Ich beeilte mich und hastete durch die engen Gänge zwischen den einzelnen Ständen. Erst kam das Obst, dann das Gemüse, dann die Blumen, dann das Vieh, dann die Felle.
Ich blieb abrupt stehen. Da, wo mein blinder Händler normalerweise feilschte, stand jetzt ein anderer. Hektisch blickte ich mich um.
Nein, der war es auch nicht, der auch nicht, der auch nicht. Mir brach der Schweiß aus, je mehr die Erkenntnis in meinem Hirn waberte: Du wirst wohl fragen müssen.
Zögernd trat ich auf den fremden Händler zu. Der war gerade mit seinen Fellen beschäftigt und zupfte sie in die richtige Form. Als ich ihn fragte, blickte er nicht hoch. Gut so.

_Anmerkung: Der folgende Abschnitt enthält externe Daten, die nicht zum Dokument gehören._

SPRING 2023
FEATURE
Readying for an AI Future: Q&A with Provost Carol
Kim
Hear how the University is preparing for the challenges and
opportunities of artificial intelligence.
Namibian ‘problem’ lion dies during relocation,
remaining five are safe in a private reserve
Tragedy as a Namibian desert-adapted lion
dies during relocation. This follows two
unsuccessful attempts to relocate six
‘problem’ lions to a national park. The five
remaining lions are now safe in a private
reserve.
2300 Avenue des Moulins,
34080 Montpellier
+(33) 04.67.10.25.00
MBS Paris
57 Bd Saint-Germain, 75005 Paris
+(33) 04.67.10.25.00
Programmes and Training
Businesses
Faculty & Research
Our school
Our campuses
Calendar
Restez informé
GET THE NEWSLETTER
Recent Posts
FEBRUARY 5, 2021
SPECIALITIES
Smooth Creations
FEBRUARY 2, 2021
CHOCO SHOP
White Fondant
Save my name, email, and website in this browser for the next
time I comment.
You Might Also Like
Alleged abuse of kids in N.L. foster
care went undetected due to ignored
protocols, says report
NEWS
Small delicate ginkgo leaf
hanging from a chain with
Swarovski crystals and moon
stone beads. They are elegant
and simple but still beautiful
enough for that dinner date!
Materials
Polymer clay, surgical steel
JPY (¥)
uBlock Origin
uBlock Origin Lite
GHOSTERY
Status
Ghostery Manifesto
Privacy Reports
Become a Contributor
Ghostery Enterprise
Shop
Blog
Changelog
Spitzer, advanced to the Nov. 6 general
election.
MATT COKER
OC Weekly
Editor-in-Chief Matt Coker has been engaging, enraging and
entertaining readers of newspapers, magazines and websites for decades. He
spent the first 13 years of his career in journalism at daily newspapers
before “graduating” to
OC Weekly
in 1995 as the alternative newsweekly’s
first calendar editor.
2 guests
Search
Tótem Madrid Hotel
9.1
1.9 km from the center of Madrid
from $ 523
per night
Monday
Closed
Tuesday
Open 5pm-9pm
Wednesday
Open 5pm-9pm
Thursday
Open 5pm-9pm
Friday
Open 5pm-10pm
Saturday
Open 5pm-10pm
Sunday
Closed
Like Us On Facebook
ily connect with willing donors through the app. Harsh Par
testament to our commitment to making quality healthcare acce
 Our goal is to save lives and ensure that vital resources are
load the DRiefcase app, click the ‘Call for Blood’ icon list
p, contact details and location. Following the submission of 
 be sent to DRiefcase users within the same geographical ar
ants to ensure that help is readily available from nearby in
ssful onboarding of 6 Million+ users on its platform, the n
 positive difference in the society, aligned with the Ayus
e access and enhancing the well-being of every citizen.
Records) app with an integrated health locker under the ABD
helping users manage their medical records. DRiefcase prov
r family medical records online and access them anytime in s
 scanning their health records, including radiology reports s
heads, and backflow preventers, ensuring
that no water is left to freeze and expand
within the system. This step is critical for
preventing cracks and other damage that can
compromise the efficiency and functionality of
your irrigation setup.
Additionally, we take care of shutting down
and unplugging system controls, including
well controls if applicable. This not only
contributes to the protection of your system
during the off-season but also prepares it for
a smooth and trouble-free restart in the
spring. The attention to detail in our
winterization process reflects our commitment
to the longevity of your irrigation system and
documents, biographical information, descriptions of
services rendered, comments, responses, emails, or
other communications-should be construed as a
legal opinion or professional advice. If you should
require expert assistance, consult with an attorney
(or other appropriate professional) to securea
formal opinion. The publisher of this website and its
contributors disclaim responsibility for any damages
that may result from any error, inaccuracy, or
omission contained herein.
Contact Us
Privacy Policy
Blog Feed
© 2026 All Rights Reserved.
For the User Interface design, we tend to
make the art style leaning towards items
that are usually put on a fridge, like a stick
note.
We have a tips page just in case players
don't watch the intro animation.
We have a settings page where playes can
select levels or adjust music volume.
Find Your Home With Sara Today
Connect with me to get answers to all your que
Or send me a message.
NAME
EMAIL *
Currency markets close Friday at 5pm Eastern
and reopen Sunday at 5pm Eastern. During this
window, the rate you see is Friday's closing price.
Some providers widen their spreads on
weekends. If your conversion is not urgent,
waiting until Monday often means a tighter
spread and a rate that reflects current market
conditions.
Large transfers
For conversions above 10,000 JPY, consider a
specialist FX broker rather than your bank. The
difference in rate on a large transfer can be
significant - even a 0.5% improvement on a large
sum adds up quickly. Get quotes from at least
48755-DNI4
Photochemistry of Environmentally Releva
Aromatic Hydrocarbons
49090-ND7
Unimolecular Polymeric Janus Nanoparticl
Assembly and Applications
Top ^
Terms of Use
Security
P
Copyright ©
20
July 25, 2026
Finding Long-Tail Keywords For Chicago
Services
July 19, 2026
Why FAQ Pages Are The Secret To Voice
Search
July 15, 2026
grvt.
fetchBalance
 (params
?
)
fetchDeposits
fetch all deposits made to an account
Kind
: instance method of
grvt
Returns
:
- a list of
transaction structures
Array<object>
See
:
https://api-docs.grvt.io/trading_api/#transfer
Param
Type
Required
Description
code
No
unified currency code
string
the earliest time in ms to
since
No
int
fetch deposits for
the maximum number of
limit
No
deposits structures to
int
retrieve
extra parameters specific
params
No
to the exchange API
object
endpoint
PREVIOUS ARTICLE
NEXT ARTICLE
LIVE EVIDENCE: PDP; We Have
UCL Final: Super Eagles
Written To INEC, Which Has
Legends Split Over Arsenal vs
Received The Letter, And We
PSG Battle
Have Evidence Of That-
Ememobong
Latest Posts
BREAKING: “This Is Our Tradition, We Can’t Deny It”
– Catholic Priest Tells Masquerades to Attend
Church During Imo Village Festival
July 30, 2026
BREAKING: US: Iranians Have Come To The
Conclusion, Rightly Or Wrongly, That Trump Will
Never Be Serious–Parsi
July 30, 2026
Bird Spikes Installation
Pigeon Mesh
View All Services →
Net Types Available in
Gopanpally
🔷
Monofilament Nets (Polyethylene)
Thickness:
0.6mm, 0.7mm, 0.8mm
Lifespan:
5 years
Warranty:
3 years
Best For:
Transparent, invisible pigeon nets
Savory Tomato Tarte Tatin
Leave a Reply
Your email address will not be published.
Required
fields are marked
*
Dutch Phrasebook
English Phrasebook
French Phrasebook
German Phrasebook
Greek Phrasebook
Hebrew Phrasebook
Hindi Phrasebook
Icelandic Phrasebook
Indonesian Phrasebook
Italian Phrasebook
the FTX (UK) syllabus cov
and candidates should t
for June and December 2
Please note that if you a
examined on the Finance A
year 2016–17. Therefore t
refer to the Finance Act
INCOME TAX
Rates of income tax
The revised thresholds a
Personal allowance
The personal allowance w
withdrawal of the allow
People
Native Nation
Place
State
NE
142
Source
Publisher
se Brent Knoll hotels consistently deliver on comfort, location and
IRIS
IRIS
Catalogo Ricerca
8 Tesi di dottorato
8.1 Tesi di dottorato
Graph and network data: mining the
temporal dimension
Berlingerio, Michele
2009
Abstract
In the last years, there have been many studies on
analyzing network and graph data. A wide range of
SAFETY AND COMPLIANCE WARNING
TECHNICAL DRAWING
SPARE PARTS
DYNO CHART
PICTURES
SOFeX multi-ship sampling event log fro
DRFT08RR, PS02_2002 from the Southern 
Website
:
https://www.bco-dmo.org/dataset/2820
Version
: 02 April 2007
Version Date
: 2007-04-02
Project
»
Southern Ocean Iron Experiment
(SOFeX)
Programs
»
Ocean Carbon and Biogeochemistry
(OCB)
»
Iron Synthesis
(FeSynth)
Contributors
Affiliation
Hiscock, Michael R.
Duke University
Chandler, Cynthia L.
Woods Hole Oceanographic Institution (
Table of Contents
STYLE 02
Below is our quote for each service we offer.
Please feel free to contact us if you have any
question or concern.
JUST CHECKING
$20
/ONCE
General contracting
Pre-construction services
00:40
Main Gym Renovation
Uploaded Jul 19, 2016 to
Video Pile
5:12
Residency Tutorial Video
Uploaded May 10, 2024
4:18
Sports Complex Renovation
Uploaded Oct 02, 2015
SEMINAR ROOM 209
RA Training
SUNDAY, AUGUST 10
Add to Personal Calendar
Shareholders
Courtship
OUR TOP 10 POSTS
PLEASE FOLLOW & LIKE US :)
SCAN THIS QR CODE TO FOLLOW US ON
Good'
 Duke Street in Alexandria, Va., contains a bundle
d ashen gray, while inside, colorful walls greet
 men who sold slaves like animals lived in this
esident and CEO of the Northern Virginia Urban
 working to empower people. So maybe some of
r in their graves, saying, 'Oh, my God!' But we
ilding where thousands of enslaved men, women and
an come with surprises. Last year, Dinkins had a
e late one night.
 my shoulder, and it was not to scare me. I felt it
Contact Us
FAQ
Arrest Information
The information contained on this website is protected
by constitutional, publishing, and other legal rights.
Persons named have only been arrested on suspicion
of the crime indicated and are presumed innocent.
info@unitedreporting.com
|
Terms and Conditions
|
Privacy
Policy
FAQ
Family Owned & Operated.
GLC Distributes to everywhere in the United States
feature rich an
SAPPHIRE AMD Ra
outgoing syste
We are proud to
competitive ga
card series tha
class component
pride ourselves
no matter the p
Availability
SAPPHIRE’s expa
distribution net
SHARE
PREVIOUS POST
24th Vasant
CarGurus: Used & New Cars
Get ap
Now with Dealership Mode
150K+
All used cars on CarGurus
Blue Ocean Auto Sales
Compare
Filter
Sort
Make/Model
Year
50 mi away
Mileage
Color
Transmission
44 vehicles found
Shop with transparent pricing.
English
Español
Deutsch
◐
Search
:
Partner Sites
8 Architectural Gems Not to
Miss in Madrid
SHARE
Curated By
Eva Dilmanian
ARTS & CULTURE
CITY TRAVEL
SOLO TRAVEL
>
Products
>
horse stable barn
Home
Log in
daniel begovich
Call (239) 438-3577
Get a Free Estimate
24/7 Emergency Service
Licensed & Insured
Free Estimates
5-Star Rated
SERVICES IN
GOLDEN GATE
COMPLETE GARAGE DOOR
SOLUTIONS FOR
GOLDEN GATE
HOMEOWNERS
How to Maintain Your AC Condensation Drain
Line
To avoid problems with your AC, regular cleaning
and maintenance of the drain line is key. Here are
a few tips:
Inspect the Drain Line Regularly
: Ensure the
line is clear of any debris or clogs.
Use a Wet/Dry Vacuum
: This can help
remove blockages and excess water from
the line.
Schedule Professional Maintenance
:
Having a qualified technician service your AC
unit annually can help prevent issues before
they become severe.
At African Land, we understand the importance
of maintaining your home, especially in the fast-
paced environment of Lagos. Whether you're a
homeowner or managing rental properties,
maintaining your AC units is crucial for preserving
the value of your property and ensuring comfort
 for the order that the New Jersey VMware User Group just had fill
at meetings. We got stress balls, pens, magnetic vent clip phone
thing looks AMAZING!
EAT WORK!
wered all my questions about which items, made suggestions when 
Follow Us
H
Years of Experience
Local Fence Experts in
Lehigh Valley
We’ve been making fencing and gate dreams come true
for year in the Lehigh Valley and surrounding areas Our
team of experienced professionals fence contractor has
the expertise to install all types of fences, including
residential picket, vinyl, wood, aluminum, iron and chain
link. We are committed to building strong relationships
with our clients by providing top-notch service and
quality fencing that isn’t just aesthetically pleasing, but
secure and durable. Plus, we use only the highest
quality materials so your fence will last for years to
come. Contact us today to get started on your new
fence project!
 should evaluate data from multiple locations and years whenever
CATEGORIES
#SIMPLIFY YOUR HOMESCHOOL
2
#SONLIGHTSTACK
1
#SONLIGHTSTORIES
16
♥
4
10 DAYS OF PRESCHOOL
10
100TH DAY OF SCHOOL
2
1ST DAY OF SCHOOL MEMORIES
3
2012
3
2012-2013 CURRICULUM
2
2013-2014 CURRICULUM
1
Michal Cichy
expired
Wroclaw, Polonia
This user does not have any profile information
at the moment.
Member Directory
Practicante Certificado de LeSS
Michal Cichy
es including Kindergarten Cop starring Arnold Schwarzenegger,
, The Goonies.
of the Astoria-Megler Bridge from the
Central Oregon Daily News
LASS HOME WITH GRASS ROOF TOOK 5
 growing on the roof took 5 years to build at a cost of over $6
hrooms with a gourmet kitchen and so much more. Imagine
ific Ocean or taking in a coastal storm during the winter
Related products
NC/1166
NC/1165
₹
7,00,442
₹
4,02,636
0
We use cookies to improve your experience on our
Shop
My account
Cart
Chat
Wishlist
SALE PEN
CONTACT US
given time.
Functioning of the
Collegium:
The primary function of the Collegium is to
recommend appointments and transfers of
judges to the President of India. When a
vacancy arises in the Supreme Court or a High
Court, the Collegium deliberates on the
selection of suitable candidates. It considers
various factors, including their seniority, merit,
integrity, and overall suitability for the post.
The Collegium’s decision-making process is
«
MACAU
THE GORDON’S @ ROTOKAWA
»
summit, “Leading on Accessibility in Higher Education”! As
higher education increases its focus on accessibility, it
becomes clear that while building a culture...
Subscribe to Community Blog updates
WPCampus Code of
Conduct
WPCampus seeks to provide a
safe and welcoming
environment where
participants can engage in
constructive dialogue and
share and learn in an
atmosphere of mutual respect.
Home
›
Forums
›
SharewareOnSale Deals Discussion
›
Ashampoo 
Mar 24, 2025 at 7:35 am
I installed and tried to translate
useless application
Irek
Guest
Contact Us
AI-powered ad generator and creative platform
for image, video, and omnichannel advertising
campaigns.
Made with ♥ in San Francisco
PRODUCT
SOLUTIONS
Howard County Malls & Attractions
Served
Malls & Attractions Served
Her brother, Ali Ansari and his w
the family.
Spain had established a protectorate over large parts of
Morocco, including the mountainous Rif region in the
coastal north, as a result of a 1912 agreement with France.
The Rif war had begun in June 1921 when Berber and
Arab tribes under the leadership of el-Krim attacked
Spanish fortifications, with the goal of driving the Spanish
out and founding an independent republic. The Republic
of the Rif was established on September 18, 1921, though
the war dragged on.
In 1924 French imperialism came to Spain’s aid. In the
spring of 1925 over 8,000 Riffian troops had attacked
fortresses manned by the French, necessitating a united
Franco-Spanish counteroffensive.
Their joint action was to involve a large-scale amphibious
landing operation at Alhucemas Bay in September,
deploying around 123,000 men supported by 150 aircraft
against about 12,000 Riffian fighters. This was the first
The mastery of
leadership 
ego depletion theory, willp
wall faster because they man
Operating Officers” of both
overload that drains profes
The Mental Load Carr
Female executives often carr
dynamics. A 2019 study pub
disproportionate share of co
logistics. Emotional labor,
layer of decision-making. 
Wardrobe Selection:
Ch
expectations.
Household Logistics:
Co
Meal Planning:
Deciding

„Ich suche Händler Jarosch. Der hat normalerweise immer diesen Platz. Wissen Sie, wo ich ihn finden kann?“ Mein Herz wummerte in der Brust. Ich sprach mit einem Menschen! Mit etwas Glück würde er auch antworten. Und tatsächlich:
„Jarosch? Den findest du im Grab.“ Jetzt blickte der Händler hoch und mir direkt ins Gesicht.
Er zuckte nur leicht zusammen, dann blinzelte er und ein seichtes Grinsen huschte über seine Wangen. Er hatte Haifischaugen, kleine, schwarze Kieselsteine, und einen spitzen Mund. Ansonsten sah er freundlich aus.